SEASIDE, Calif. (KSEE/KGPE) – A U.S. Navy Aviation Radioman First Class from the Central Coast who was killed during World War II was located and identified earlier this year – 78 years after the aircraft he was in was lost, according to the Defense POW/MIA Accounting Agency.

The Accounting Agency says in the fall of 1944, Wilbur A. Mitts, 24, was the Aviation Radioman assigned to the Navy Torpedo Squadron 20, USS Enterprise. 

On Sept. 10, Mitts and two other crew members aboard the TBM-1C Avenger Bureau Number, 17018 took off from the USS Enterprise on a mission to conduct air strikes against enemy targets in Malakal Naval District, Palau Islands.

Officials say their aircraft was struck by enemy anti-aircraft fire and crashed into the water near Malakal. Efforts to recover Mitts’ remains were unsuccessful. After the war, the American Graves Registration Service, the organization that searched for and recovered fallen American personnel, conducted exhaustive searches of battle areas and crash sites in Palau, concluding their search in the summer of 1947.

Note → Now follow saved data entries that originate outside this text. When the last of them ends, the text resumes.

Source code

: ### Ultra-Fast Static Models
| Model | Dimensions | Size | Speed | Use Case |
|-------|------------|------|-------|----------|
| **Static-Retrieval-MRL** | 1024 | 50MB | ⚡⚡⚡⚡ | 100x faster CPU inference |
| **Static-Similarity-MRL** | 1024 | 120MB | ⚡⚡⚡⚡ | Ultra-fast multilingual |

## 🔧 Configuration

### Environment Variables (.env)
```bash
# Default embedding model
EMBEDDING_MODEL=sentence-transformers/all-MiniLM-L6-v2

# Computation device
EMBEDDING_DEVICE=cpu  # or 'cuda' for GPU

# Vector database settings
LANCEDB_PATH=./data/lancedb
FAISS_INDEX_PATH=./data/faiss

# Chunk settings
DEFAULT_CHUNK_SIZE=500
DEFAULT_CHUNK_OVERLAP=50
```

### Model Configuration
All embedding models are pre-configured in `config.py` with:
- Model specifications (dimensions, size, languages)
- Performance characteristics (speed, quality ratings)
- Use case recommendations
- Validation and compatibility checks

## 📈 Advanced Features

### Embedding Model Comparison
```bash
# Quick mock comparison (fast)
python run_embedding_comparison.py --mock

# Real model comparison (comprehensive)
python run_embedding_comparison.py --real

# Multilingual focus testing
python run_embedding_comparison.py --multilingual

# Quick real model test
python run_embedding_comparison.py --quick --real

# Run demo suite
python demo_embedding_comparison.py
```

Investigators say they could not find any evidence of Mitts or his aircraft. He was declared non-recoverable on July 16, 1949.

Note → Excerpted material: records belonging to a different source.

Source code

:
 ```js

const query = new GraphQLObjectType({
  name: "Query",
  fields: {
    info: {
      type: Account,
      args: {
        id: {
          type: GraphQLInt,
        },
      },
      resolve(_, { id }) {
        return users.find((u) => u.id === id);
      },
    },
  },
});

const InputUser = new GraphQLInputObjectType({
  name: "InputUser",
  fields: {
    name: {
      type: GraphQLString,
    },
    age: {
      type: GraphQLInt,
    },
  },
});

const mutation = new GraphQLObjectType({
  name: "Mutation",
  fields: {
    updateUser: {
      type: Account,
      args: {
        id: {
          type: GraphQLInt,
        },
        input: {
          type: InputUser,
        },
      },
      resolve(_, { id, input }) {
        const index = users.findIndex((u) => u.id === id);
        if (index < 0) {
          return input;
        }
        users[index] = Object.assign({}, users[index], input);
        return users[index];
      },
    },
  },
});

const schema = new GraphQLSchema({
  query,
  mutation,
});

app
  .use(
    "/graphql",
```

Between 2003 and 2018, the BentProp Project now known as Project Recover, and the Defense POW/MIA Accounting Agency (DPAA) conducted six investigations that resulted in the location of a site associated with the incident.

According to officials in May 2019, Ships of Exploration and Discovery Research, a DPAA partner organization excavated the site and recovered remains and material evidence.

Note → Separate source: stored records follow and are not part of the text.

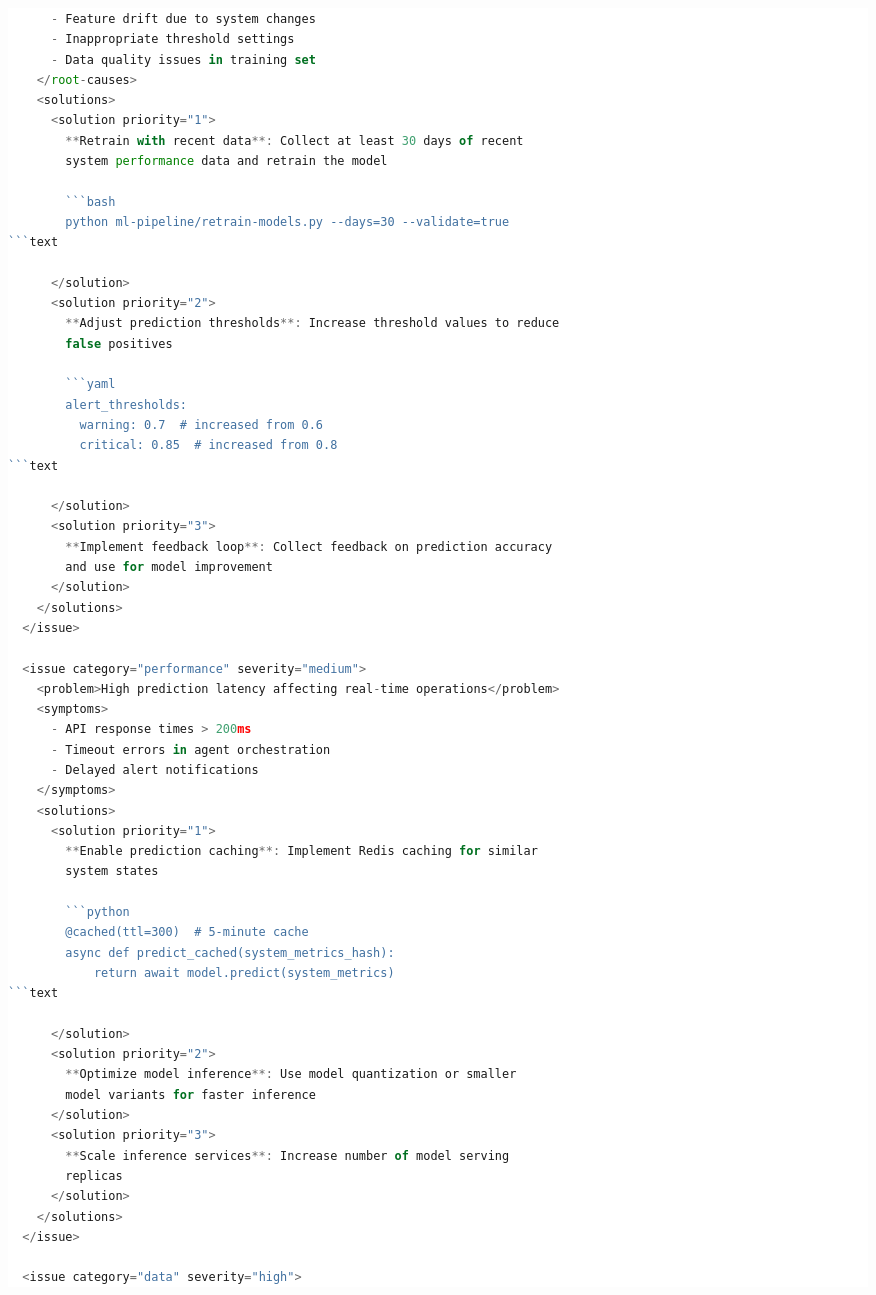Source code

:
 ```javascript
      - Feature drift due to system changes
      - Inappropriate threshold settings
      - Data quality issues in training set
    </root-causes>
    <solutions>
      <solution priority="1">
        **Retrain with recent data**: Collect at least 30 days of recent
        system performance data and retrain the model

        ```bash
        python ml-pipeline/retrain-models.py --days=30 --validate=true
```text

      </solution>
      <solution priority="2">
        **Adjust prediction thresholds**: Increase threshold values to reduce
        false positives

        ```yaml
        alert_thresholds:
          warning: 0.7  # increased from 0.6
          critical: 0.85  # increased from 0.8
```text

      </solution>
      <solution priority="3">
        **Implement feedback loop**: Collect feedback on prediction accuracy
        and use for model improvement
      </solution>
    </solutions>
  </issue>

  <issue category="performance" severity="medium">
    <problem>High prediction latency affecting real-time operations</problem>
    <symptoms>
      - API response times > 200ms
      - Timeout errors in agent orchestration
      - Delayed alert notifications
    </symptoms>
    <solutions>
      <solution priority="1">
        **Enable prediction caching**: Implement Redis caching for similar
        system states

        ```python
        @cached(ttl=300)  # 5-minute cache
        async def predict_cached(system_metrics_hash):
            return await model.predict(system_metrics)
```text

      </solution>
      <solution priority="2">
        **Optimize model inference**: Use model quantization or smaller
        model variants for faster inference
      </solution>
      <solution priority="3">
        **Scale inference services**: Increase number of model serving
        replicas
      </solution>
    </solutions>
  </issue>

  <issue category="data" severity="high">
```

In Sept. 2021, a subsequent excavation was completed by Project Recover, a nonprofit organization that works to search and recover missing Americans, where additional remains and material evidence were recovered.

Remains and material evidence was sent to the DPAA laboratory at Joint Base Pearl Harbor-Hickam, Hawaii, for analysis.

To identify Mitts’ remains, scientists from DPAA say they used dental analysis. Additionally, scientists from the Armed Forces Medical Examiner System used mitochondrial DNA (mtDNA) analysis.

Mitts’ name is recorded on the Walls of the Missing at the Manila American Cemetery and Memorial, an American Battle Monuments Commission site in the Philippines, along with others still missing from World War II. 

A rosette will be placed next to his name to indicate he has been accounted for. Mitts will be buried in Seaside, California on Sept. 11, 2023.